** PAGE EXCERPT follows **

Sachiko Akama’s “Scrutiny of Home #2” is a panoramic view of what would otherwise be your everyday suburban house, but here viewed through a patchwork of woven strips of photo images. One is stunned and left to wonder how she did it, while being drawn in by the images one wouldn’t ordinarily see in a chimney side or within a shrub… images created by her weaving. Akama was trained in traditional photography by her parents’ example, and went against the grain entirely by expressing herself through the medium by altering it. Eickholt calls her technique “photographic de-reconstructivism”. Akama has encountered cultural opposition to her work, but she intends to continue to break down the superficiality of the image to communicate what she sees through the lens. Her Baltimore cityscape, “Saudade #2”, is also a woven photographic work and is stunning in its resuscitation of an otherwise drab-looking city into an explosion of crimson, lavender, pink, navy and turquoise.

One of the gems of this opening is Chanda Hopkins. The full-of-life artist creates works that explode with meaning and color. Her futuristic interpretations of culturally iconic figures are a result of both her emotional experience and identification with that icon during that time in her life. Lenny Kravitz, Audrey Hepburn, the late Aliyaah, Aretha Franklin, and Jim Morrison are just some of the figures brought to life with vibrancy and texture. The frames of these pieces are every bit as much of the art as the piece itself, and many use beads and costume jewelry to accent the energy radiating from the subject.

** End of PAGE EXCERPT **
** STUDY MATERIAL follows **

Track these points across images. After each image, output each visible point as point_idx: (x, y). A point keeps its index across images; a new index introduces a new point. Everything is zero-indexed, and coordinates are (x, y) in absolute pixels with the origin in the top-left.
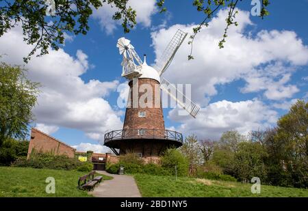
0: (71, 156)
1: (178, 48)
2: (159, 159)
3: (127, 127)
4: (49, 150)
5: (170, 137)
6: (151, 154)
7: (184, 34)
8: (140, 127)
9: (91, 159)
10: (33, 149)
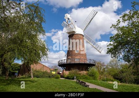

** End of STUDY MATERIAL **

TASKS TO COMPLETE:
**1)** Do these statements agree with the gallery review? Answer yes or no for each and quote the words that decide it.
(a) Akama learned traditional photography by her parents' example.
(b) Eickholt calls Akama's technique "photographic reconstructivism."
(c) "Saudade #2" is a cityscape of Baltimore.
**2)** In the gallery review, what do many of Chanda Hopkins's frames use to accent the energy radiating from the subject?
**3)** Pick up the gallery review after its last sentence and continue it.

TASK ANSWERS:
**1)**
(a) Yes: "Akama was trained in traditional photography by her parents’ example"
(b) No: "Eickholt calls her technique “photographic de-reconstructivism”"
(c) Yes: "Her Baltimore cityscape, “Saudade #2”, is also a woven photographic work"

**2)** Beads and costume jewelry.

**3)**
Quite literally, “The Sky’s the Limit” runs the gamut of varying artistic talent. These are only a select few of the featured artists; the show also includes jewelry designs for consumption and for art’s sake by the likes of Lucho Medina, whose sterling silver creations are temptation and beauty all in one. If you seek the true New York outbreak experience of today’s top talent, all from personable, relatable people who are simply recording life as it comes to them but in the most astounding way, this opening from Blue Sky is not to be missed.